Thirdly, your loyalty program is one of the aspects prone to suffering the most damage. Why? Because it’s already hard enough to gain trust to promote your loyalty program without losing authenticity and sounding like you’re in desperate need of people’s email addresses. You might be, of course, but that’s not the point. Loyalty programs are amazing for customer retention, but the second you give the customer doubts about your credibility as a brand because you’re not consistent in your operations, the first thing they’ll abandon, delete or put away is your loyalty program. So watch out.

Ways to improve consistency

Now that we’ve identified the problem and the negative impact it will leave behind, it’s time to do damage control and figure out how to avoid the problem in the first place.

Step N1: follow the same tone and theme everywhere

Instagram and Twitter are more fun; Facebook is a little more serious, your website is… well, whatever you decide it to be. Of course, every platform has its differences and specifications.

However, your brand tone and voice should never stutter because of that. Keep the consistency by creating the same content for all platforms but adapting it to each one’s requirements. Don’t go all bubbly on Twitter and send boring email newsletters to your customers the next day.

People take everything personally.

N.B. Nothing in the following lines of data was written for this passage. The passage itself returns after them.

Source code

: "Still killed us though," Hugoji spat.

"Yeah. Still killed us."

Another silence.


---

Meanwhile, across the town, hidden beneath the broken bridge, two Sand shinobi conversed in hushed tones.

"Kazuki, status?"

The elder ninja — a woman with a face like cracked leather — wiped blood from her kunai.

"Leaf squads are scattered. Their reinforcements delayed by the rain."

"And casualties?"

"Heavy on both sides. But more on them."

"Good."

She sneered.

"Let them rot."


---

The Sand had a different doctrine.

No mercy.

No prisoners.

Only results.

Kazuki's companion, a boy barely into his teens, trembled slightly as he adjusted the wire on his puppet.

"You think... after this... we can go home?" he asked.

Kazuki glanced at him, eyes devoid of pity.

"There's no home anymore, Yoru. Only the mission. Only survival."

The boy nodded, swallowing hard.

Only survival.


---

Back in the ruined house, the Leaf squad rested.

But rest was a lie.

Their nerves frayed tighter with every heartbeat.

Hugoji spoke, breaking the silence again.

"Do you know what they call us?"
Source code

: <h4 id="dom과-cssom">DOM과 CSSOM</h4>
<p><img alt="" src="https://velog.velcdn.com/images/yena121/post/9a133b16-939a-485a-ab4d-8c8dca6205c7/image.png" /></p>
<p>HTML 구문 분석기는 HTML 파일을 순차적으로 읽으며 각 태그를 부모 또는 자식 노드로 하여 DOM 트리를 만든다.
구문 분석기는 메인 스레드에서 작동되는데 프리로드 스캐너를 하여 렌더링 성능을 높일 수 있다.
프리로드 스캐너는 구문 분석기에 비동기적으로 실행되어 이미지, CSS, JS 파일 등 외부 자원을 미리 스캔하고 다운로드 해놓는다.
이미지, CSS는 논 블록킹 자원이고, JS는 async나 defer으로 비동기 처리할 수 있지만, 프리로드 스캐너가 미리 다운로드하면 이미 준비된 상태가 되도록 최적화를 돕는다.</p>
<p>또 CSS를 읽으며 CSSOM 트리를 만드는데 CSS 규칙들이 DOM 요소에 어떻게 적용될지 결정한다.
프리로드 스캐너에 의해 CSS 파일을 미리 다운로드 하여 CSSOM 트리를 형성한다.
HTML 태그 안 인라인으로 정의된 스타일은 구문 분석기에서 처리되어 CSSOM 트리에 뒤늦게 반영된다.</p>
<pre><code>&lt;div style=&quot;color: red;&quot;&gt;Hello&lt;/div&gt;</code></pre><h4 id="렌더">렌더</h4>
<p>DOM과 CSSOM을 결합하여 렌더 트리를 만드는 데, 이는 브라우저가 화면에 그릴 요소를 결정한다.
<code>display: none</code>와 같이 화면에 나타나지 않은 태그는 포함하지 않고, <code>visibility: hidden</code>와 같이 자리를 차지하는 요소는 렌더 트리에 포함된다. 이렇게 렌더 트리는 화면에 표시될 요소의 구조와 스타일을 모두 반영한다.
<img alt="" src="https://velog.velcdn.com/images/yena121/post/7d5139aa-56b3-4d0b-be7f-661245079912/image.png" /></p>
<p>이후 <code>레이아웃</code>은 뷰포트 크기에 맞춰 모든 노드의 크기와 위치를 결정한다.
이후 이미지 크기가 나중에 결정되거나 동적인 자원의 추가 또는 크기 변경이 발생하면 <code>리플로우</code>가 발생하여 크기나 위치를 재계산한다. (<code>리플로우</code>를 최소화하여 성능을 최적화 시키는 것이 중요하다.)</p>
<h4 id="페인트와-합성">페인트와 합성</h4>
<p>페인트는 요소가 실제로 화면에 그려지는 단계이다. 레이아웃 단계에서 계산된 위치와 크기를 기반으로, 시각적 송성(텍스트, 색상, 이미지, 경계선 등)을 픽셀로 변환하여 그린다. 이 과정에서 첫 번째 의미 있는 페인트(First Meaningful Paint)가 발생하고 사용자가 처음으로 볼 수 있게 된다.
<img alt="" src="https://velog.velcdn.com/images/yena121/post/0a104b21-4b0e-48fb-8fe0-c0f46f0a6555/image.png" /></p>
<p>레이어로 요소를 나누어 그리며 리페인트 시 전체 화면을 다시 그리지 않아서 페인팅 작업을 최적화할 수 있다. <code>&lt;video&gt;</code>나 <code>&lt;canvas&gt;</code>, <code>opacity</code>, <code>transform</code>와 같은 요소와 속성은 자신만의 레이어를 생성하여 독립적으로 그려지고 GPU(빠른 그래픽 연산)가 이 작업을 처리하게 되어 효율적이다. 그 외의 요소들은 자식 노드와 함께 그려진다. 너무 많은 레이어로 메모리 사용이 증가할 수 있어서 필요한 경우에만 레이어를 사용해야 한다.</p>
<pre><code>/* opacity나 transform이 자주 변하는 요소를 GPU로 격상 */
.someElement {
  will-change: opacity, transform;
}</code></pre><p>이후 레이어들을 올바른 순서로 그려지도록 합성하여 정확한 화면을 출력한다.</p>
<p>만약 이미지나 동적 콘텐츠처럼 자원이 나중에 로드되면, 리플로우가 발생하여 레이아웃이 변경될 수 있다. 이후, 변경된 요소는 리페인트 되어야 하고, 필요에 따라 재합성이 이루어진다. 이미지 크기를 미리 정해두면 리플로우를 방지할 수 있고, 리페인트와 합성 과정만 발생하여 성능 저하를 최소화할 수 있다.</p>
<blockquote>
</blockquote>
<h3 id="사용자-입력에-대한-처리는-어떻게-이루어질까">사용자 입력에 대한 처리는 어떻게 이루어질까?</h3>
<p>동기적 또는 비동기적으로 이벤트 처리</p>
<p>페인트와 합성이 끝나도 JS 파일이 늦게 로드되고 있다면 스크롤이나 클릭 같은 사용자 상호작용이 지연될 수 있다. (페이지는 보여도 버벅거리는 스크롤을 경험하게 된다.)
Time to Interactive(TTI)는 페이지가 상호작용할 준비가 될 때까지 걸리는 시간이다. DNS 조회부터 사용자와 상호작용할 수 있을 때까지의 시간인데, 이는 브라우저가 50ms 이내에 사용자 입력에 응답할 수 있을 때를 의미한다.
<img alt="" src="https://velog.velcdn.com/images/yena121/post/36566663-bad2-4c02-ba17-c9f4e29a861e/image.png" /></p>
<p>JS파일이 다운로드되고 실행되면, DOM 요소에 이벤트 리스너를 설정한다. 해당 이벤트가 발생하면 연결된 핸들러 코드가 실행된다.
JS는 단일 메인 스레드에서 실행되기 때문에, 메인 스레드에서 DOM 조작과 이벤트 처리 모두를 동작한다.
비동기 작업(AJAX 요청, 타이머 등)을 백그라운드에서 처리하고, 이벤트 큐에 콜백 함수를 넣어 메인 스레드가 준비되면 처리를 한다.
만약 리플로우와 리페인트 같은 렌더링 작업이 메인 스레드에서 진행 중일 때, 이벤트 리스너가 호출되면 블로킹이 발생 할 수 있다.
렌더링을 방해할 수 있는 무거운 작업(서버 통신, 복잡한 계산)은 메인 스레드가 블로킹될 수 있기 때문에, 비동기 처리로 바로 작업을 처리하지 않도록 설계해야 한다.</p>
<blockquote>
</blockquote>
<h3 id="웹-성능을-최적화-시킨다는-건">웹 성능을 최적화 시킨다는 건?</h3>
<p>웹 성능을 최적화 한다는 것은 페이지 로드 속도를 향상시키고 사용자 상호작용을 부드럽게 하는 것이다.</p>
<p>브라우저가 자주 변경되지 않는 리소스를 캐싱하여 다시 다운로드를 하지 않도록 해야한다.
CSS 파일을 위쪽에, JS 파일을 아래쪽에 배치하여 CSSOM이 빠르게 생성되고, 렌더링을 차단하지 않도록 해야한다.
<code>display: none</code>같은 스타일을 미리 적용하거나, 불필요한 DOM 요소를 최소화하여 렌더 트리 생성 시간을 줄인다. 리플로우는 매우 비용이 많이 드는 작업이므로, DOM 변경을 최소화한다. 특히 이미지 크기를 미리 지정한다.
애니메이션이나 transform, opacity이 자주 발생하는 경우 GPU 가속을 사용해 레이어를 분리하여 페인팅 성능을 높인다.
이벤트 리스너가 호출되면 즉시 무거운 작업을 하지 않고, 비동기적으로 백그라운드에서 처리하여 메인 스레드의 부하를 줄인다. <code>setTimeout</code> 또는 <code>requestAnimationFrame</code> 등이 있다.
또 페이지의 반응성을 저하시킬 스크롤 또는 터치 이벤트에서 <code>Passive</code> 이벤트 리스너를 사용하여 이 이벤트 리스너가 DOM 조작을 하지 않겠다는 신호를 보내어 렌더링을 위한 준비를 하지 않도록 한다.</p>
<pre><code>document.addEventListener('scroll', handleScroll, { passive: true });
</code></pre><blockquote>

There’s not much in this world humans don’t get attached to emotionally. If you’re hoping to have customers be dedicated to you and yet you keep giving them mixed signals, that will end like all relationships with similar issues — break up.

Design your newsletter in the same style you do your social media content. Design all your content, accordingly, in the same tone of your website. Use the same language. Instruct your support team to speak the same language

Your voice should match your message. Everywhere.

Step N2: optimize your loyalty program with the above step

Think of your loyalty program as one of your platforms to communicate your message since you’re indeed interacting with your customers using Say2B.

You can easily, and we mean very easily, personalize and adapt everything to your brand and your mission, your values, and beliefs. Create reward options that are closer to your brand’s voice and tone. Directly speak to your customers and see if you need to adjust something. Don’t shoot for generic rewards everyone else is giving. Choose and adapt perks in harmony with your brand.

Consistency for brands is like oxygen to the brain. More or less. Surveys show that the average revenue increase as a result of brand consistently is 23%. It’s official: inconsistency is the number one reason killing customer trust toward a brand, but luckily, you can easily avoid it.